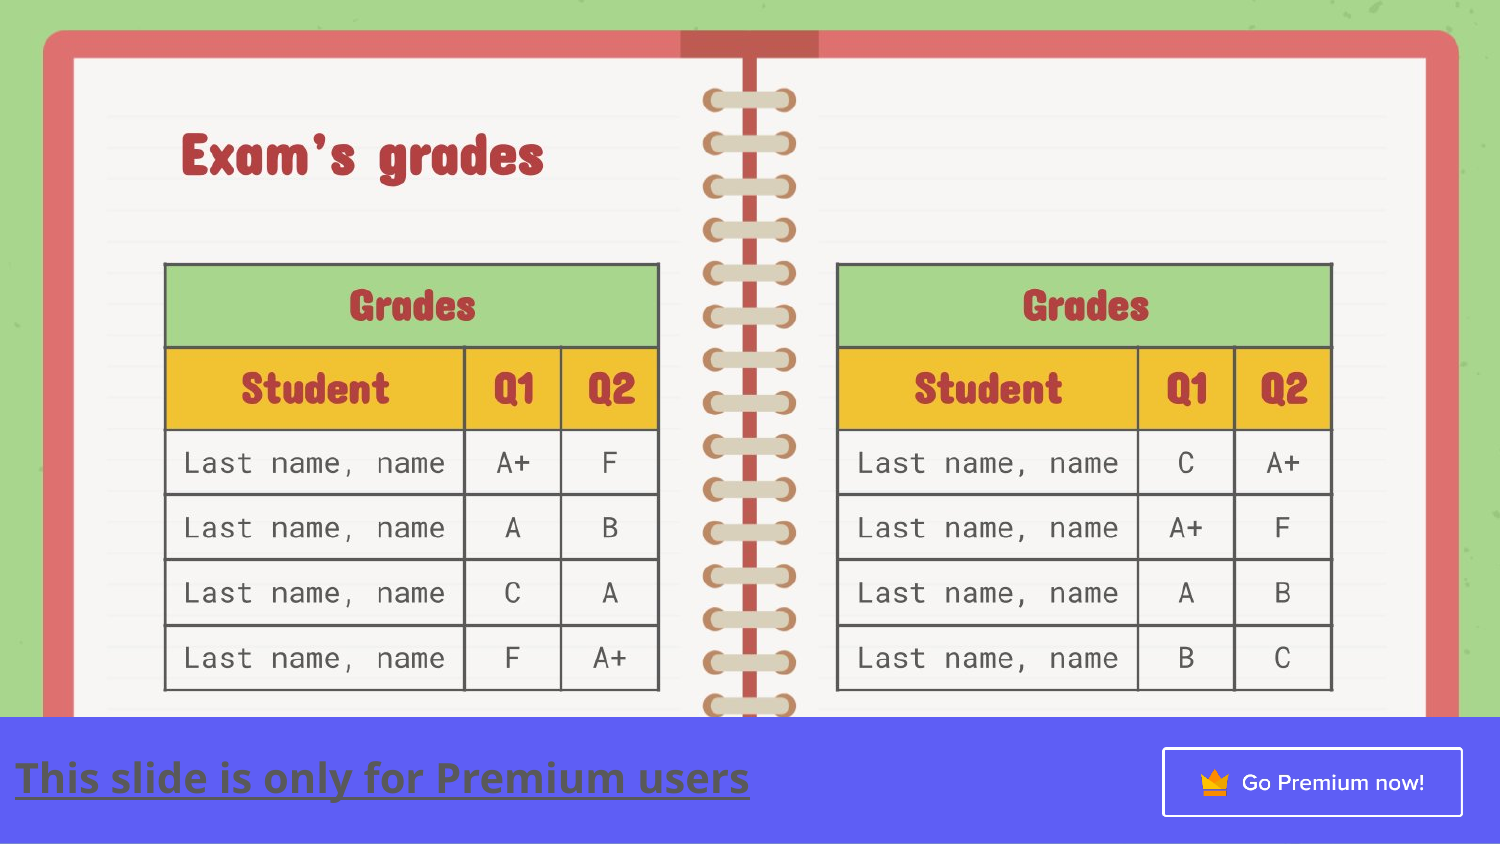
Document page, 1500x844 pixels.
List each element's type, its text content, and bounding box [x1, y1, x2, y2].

picture [0, 0, 1500, 717]
picture [1162, 747, 1463, 817]
text_box This slide is only for Premium users [0, 717, 1500, 844]
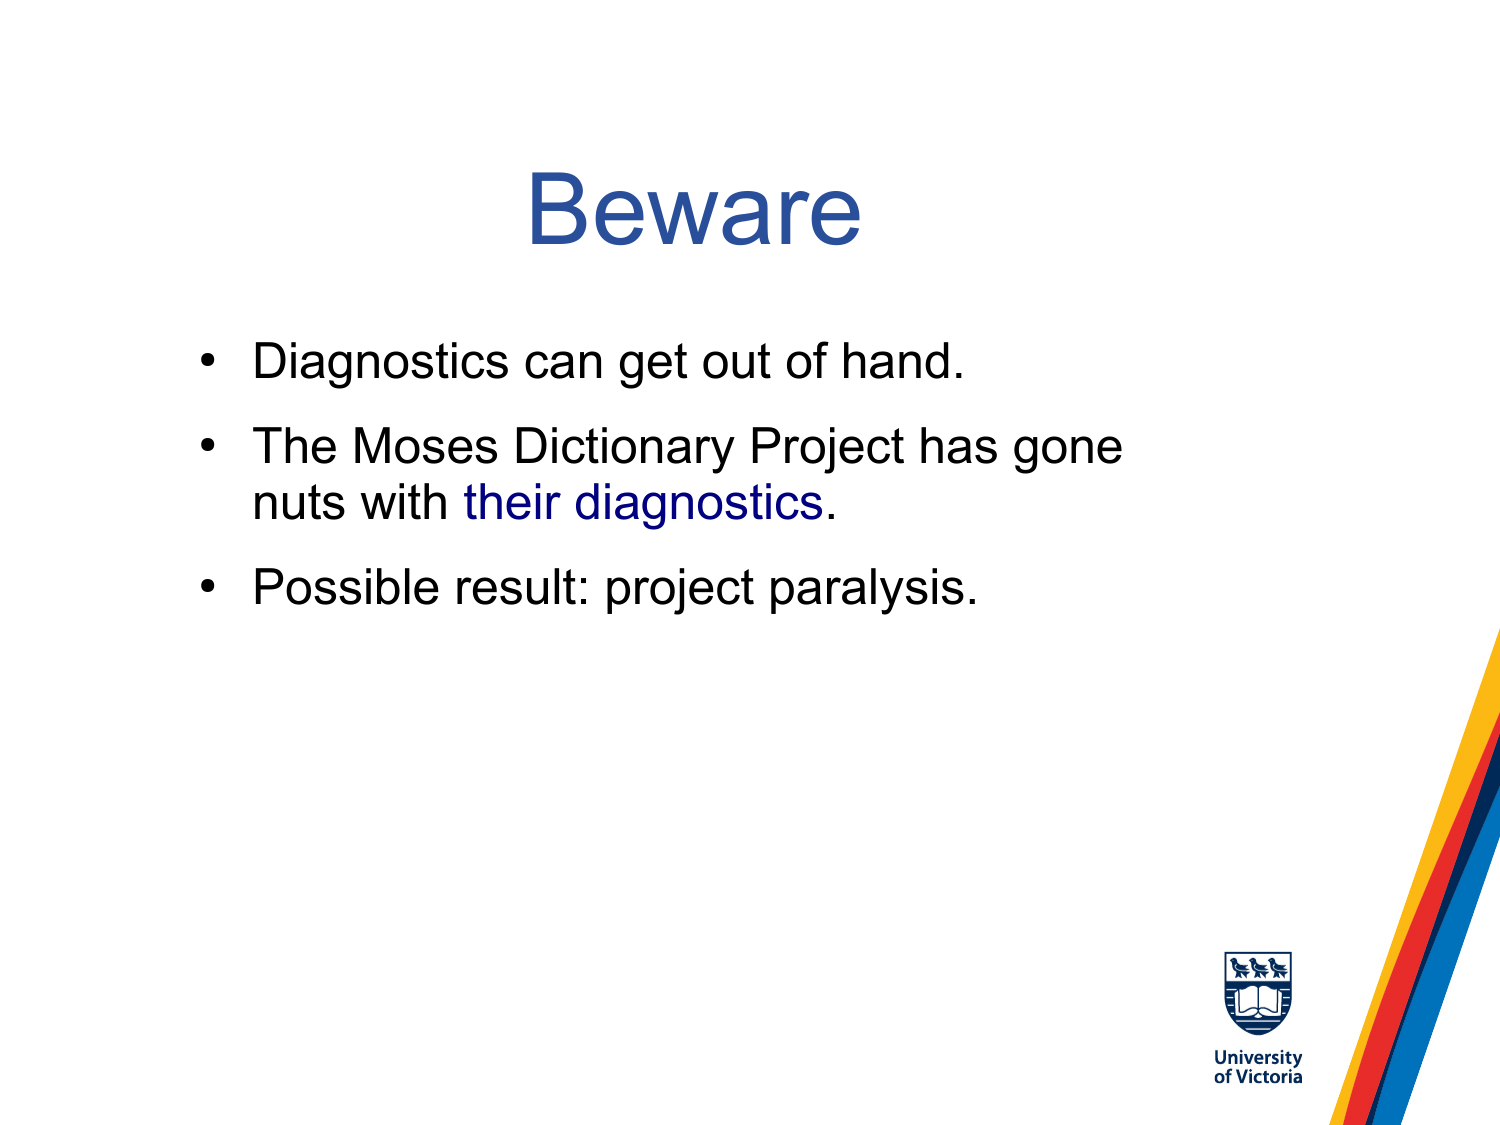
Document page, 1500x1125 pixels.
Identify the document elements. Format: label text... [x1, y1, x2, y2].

picture [0, 0, 1500, 1125]
title Beware [181, 115, 1209, 304]
list Diagnostics can get out of hand. The Moses Dictionary Project has gone nuts with their diagnostics. Possible result: project paralysis. [181, 333, 1209, 1015]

• _Your objective_
Revise the lines from the one containing "Document page, 1500x1125 pixels." through the one containing "title Beware [181, 115, 1209, 304]", swapping "Identify" for "Detect" and keeping everything else the same. Return only those lines.

• _Answer_
Document page, 1500x1125 pixels.
Detect the document elements. Format: label text... [x1, y1, x2, y2].

picture [0, 0, 1500, 1125]
title Beware [181, 115, 1209, 304]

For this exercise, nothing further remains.